**TASK ITEM**.
In the rows below, switch each "Approach" to "Method" and give the lines again with nothing else changed. Leave the pictures out of your answer.

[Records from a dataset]
☆ ☆ ☆
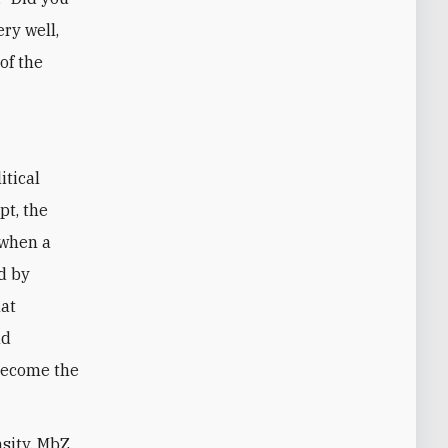
ery well,
of the
itical
pt, the
 when a
d by
hat
nd
become the
nsity, MbZ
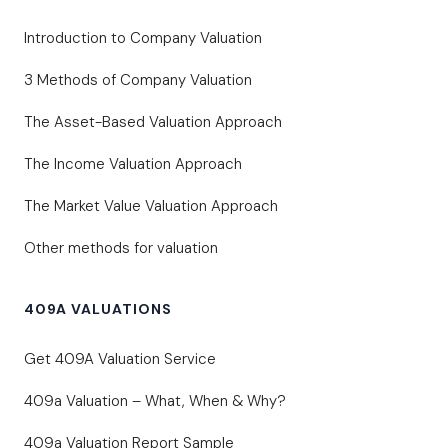
Introduction to Company Valuation
3 Methods of Company Valuation
The Asset-Based Valuation Approach
The Income Valuation Approach
The Market Value Valuation Approach
Other methods for valuation
409A VALUATIONS
Get 409A Valuation Service
409a Valuation – What, When & Why?
409a Valuation Report Sample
☆ ☆ ☆
**RESPONSE FOR THIS EXERCISE**.
ery well,
of the
itical
pt, the
 when a
d by
hat
nd
become the
nsity, MbZ
Introduction to Company Valuation
3 Methods of Company Valuation
The Asset-Based Valuation Method
The Income Valuation Method
The Market Value Valuation Method
Other methods for valuation
409A VALUATIONS
Get 409A Valuation Service
409a Valuation – What, When & Why?
409a Valuation Report Sample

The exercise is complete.